Poor customers vs. Good customers

The right customer is always right.

Customers are vital to every business, but not all customers are created equal.

Some customers are good and are worth keeping; most however are poor and a business functions far better without them.

Acquiring and managing a customer costs money. Money that's initially spent on promotions and later on customer service expenses.

If a customer ends up behaving like a 'poor' customer (i.e. they don't buy higher margin items, lack a sense of brand loyalty, don't buy often enough and are frankly just tricky to manage) then ultimately the business loses money by acquiring them in the first place.

The business would have actually benefitted more by never having attracted those customers - so in many cases keeping the relationship as brief as possible with these people is key to getting things back on a profitable track.

How can you determine who are your poor customers vs. good customers?

Well, let's straight up dispel the myth surrounding customers archetypes and psychographics that are frequently overused by marketing specialists.

Just because somebody earns a certain amount of money, drives a particular brand of vehicle and has a definable, higher-level of university education does not mean that you can deduce anything about what kind of customer they will be for your business.

You cannot simply and reliably categorise people based on such simple attributes and honestly expect consistency.

The only way you can truly 'know a customer' is to do some business with them first, and then segment them based on their recorded behaviour. From this kind of detailed and accurate insight you can then choose to either incentivise them to stick around, or actively fire them or just ignore them.

Only then can you feasibly segment your own customer base - categorising customers who behave similarly into subgroups for easier management and analysis; and perhaps use this database to try and attract similar people with the same attributes that fit your winning profile.

Beware however, people buy things from a brand for millions of different and complex reasons. Trying to pin down a recipe to simply rinse and repeat your past successes is not foolproof. If only life were so easy!

Understand that your segments are an estimation, a loose-bond resulting largely from you casually circling a couple of names with a red felt-tip marker on a white board.
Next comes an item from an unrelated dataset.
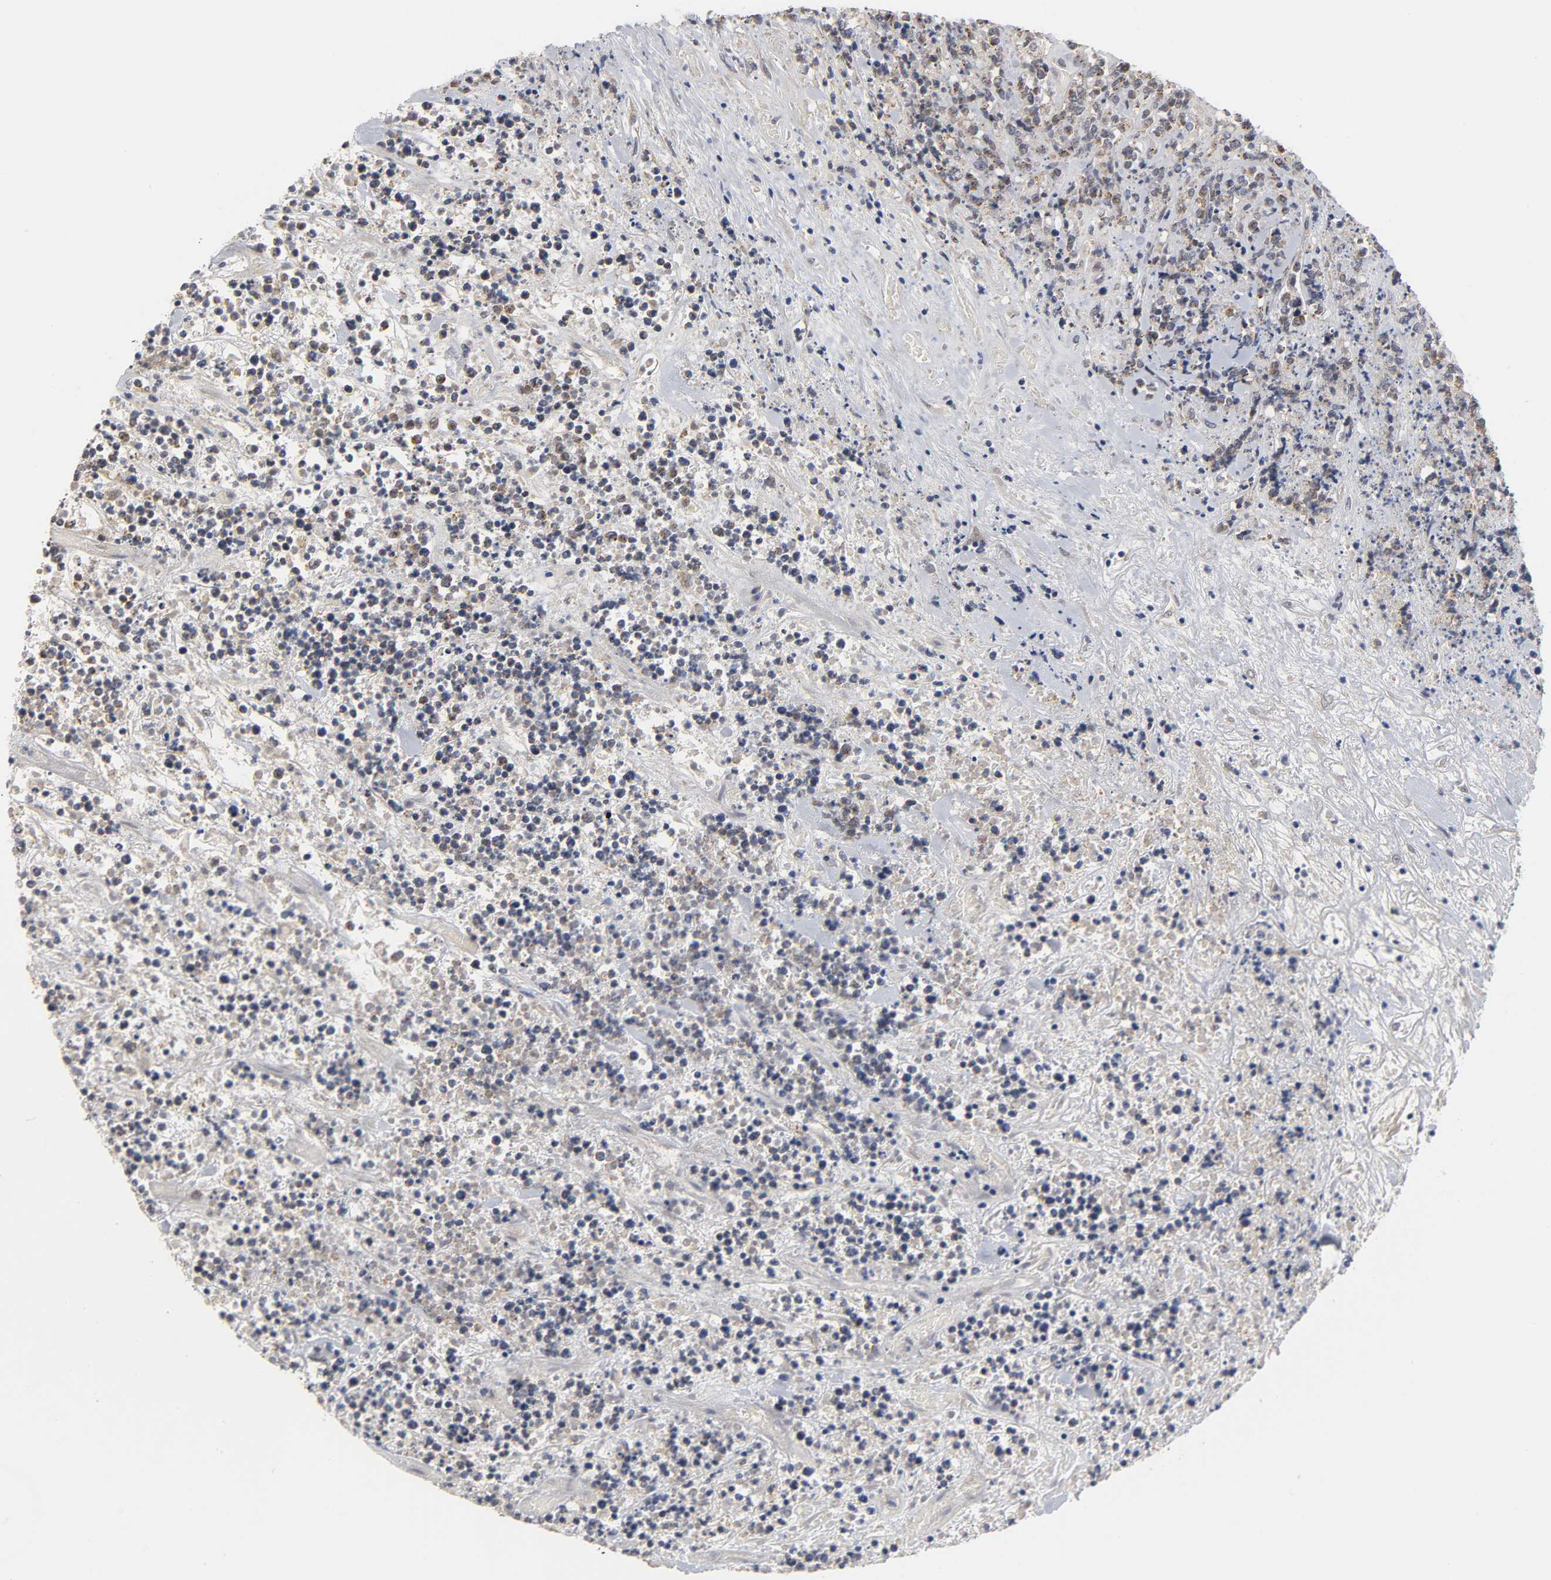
{"staining": {"intensity": "moderate", "quantity": ">75%", "location": "cytoplasmic/membranous"}, "tissue": "lymphoma", "cell_type": "Tumor cells", "image_type": "cancer", "snomed": [{"axis": "morphology", "description": "Malignant lymphoma, non-Hodgkin's type, High grade"}, {"axis": "topography", "description": "Soft tissue"}], "caption": "Immunohistochemical staining of human lymphoma demonstrates medium levels of moderate cytoplasmic/membranous positivity in about >75% of tumor cells.", "gene": "GSTZ1", "patient": {"sex": "male", "age": 18}}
Love your good customers only

What isn't so foolish, is caring exclusively for your 'good' customers.

And yes, the old 80/20 rule does apply here.

Twenty percent of your customers will bring in eighty percent of your revenue - so just focus on retaining and delighting those 2 in every 10 customers that matter.

Always keep their favourite products in stock, always send a Christmas card to them (or if they're really great, write them a love letter every time they order from you) and if you really must have a loyalty program (...hello 1986....)...keep membership available exclusively to them.  

Servicing the other 8 in every 10 customers is effectively wasting your time and money. Keep your investment in these people at the minimum.

Brands that try to be everything to everyone - tend to see very little positive return on their efforts. Stand for something, and someone; or you'll stand for no one in particular.

Those that concentrate their efforts on the customers that matter most, unlock long-term profitable growth.

The customer is always right?

No, the right customer is always right.